## Work instructions
Write out the stretch of the court opinion below on out-of-state burglary convictions, from "In the case at" through "been deemed improper.", word for word.

## Extracted text
>>>

New York Penal Law § 140.30 states that a person is guilty of burglary in the first degree when he knowingly enters or remains unlawfully in a dwelling. The comparable Michigan statute, under which defendant was convicted, reads in relevant part, a person is guilty of home invasion in the first degree, if they “break or enter with intent to commit a felony…in the dwelling.” The Michigan home invasion offense is not the equivalent of burglary in the first degree under New York Law, since, unlike the New York statute, the Michigan statute does not require a person to knowingly enter a dwelling. In addition, the defendant was convicted of attempt in Michigan, yet another reason to grant the defendant’s motion. Accordingly, the defendant cannot be lawfully adjudicated a second felony offender on the basis of his prior conviction for attempted home invasion in Michigan.

The defendant in the case of People v Schaner was convicted as a second felony offender on the basis of prior convictions in Pennsylvania for the offense of burglary of a residence but his sentence was vacated and the case was remanded for resentencing because there was no element in the Pennsylvania statute comparable to the element in the analogous New York statute that an intruder knowingly’ enter or remain unlawfully in the premises. Similarly, in People v Cardona, the Appellate Division, First Department, addressed the issue of whether, on the basis of defendant’s Rhode Island conviction for burglary, he was properly adjudicated a second felony offender for purposes of sentencing in New York. The First Department held that since the Rhode Island law, on its face, does not require proof that the defendant knew his entry was unlawful or without permission and therefore does not constitute a predicate felony conviction New York.

In the case at bar, the court finds it unnecessary to look beyond the statute to defendant’s specific actions when committing the crime which was the basis for his Michigan attempted home invasion conviction. The Court of Appeals in People v Muniz established that, as a general rule, this inquiry is limited to a comparison of the crimes’ elements as they are respectively defined in the foreign and New York penal statutes. The allegations contained in the accusatory instrument underlying the foreign conviction may ordinarily not be considered, because such instruments frequently contain nonessential recitals. Accordingly, resort to such recitals to ascertain the nature of the crime of which the defendant was convicted has generally been deemed improper.

<<<

## Dataset
>>>

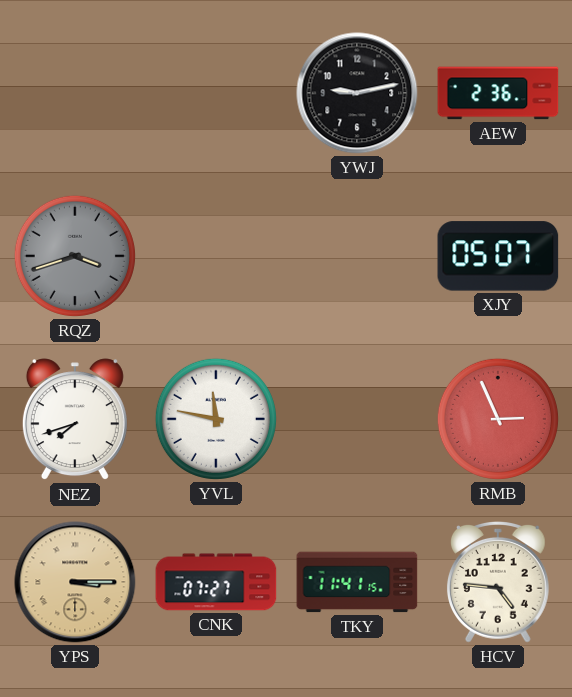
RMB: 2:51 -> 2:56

<<<
>>>

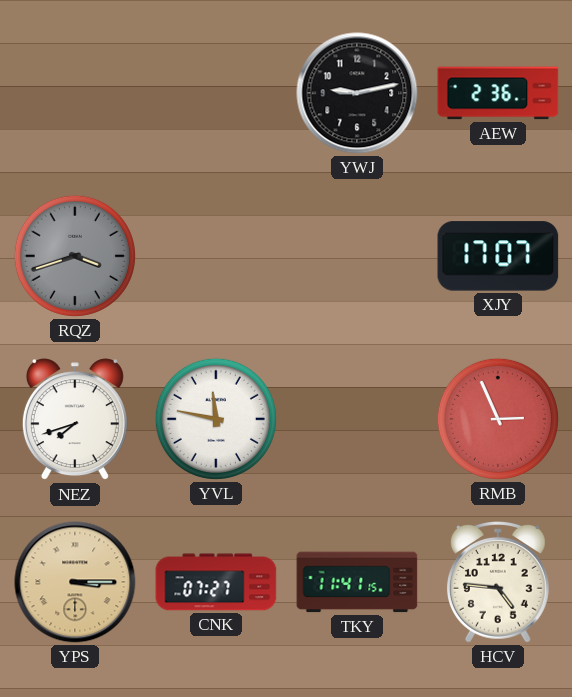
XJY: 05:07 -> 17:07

<<<
>>>

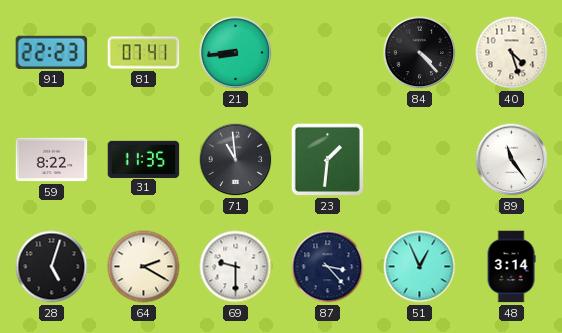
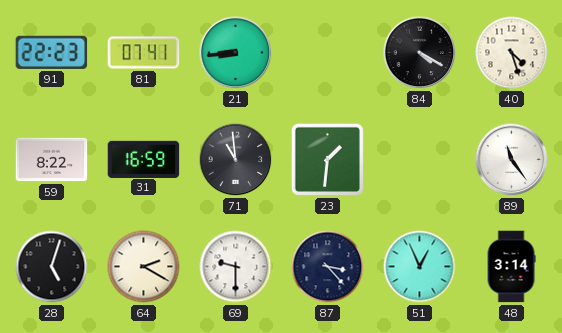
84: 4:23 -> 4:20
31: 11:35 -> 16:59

<<<

## Result
In the case at bar, the court finds it unnecessary to look beyond the statute to defendant’s specific actions when committing the crime which was the basis for his Michigan attempted home invasion conviction. The Court of Appeals in People v Muniz established that, as a general rule, this inquiry is limited to a comparison of the crimes’ elements as they are respectively defined in the foreign and New York penal statutes. The allegations contained in the accusatory instrument underlying the foreign conviction may ordinarily not be considered, because such instruments frequently contain nonessential recitals. Accordingly, resort to such recitals to ascertain the nature of the crime of which the defendant was convicted has generally been deemed improper.